Rationale & Objective: There is a dearth of data characterizing patients receiving kidney replacement therapy (KRT) for kidney failure due to systemic lupus erythematosus (SLE) and their clinical outcomes. The aim of this study was to describe trends in incidence and prevalence of KRT among these patients as well as to compare their outcomes versus those of patients treated with KRT for diseases other than SLE.
Study Design: Retrospective cohort study based on kidney registry data. Setting & Participants: Patients recorded in 14 registries of patients receiving KRT that provided data to the European Renal Association Registry between 1992 and 2016.
Predictor: SLE as cause of kidney failure. Outcomes: Incidence and prevalence of KRT, patient survival while receiving KRT, patient and graft survival after kidney transplant, and specific causes of death.
Analytical Approach: Kaplan-Meier methods and Cox regression models were fit to compare patient survival between the SLE and non-SLE groups, overall KRT, dialysis, and patient and graft survival after kidney transplant. Results: In total, 1,826 patients commenced KRT for kidney failure due to SLE, representing an incidence of 0.80 per million population (pmp) per year.
The incidence remained stable during the study period (annual percent change, 0.1% [95% CI, -0.6% to 0.8%]). Patient survival among patients with SLE receiving KRT was similar to survival in the comparator group (hazard ratio [HR], 1.11 [95% CI, 0.99-1.23]).
After kidney transplant, the risk of death was greater among patients with SLE than among patients in the comparator group (HR, 1.25 [95% CI, 1.02-1.53]), whereas the risk of all-cause graft failure was similar (HR, 1.09 [95% CI, 0.95-1.27]). Ten-year patient overall survival during KRT and patient and graft survival after kidney transplant improved over the study period (HRs of 0.71 [95% CI, 0.56-0.91], 0.43 [95% CI, 0.27-0.69], and 0.60 [95% CI, 0.430.84], respectively).
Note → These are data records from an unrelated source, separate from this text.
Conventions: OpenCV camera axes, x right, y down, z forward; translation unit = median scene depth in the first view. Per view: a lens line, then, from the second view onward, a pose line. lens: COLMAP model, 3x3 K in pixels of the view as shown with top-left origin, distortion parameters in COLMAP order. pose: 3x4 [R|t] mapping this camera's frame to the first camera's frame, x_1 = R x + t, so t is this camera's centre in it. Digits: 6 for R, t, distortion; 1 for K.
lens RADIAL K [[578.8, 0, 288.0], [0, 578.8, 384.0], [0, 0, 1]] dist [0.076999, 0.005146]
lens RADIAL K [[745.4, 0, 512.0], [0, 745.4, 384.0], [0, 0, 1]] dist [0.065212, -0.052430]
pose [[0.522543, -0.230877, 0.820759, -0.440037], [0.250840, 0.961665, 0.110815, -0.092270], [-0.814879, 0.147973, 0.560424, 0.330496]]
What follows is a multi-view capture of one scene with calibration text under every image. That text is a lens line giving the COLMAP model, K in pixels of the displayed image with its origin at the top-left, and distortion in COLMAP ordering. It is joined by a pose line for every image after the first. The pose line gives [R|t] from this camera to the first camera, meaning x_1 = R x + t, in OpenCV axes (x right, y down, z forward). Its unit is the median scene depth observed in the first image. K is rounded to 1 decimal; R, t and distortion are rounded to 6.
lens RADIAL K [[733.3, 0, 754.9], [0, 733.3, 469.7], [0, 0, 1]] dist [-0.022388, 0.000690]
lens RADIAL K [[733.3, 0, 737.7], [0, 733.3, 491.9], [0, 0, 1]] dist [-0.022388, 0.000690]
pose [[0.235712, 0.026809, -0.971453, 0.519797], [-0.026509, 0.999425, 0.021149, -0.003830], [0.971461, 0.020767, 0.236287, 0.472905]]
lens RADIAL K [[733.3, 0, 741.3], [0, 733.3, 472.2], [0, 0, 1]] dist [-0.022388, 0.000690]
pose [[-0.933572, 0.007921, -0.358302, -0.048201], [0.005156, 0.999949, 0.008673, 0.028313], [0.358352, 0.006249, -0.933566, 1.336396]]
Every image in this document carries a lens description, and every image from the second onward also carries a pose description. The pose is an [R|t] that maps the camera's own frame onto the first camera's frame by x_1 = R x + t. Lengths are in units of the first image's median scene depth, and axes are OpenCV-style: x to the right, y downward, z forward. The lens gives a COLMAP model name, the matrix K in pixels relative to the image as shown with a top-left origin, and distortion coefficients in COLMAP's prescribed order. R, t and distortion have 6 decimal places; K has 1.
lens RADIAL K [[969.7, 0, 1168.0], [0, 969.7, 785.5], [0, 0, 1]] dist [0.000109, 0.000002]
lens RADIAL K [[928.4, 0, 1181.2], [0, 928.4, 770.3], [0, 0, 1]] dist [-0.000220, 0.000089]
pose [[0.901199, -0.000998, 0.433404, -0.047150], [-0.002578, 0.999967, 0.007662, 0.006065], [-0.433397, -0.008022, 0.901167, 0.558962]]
Patients with SLE receiving KRT were significantly more likely to die of infections (24.8%) than patients in the comparator group (16.9%; P < 0.001). Limitations: No data were available on extrarenal manifestations of SLE, drug treatments, comorbidities, kidney transplant characteristics, or relapses of SLE.
Conclusions: The prognosis of patients with SLE receiving KRT has improved over time. Survival of patients with SLE who required KRT was similar compared with patients who required KRT for other causes of kidney failure.
Survival following kidney transplants was worse among patients with SLE.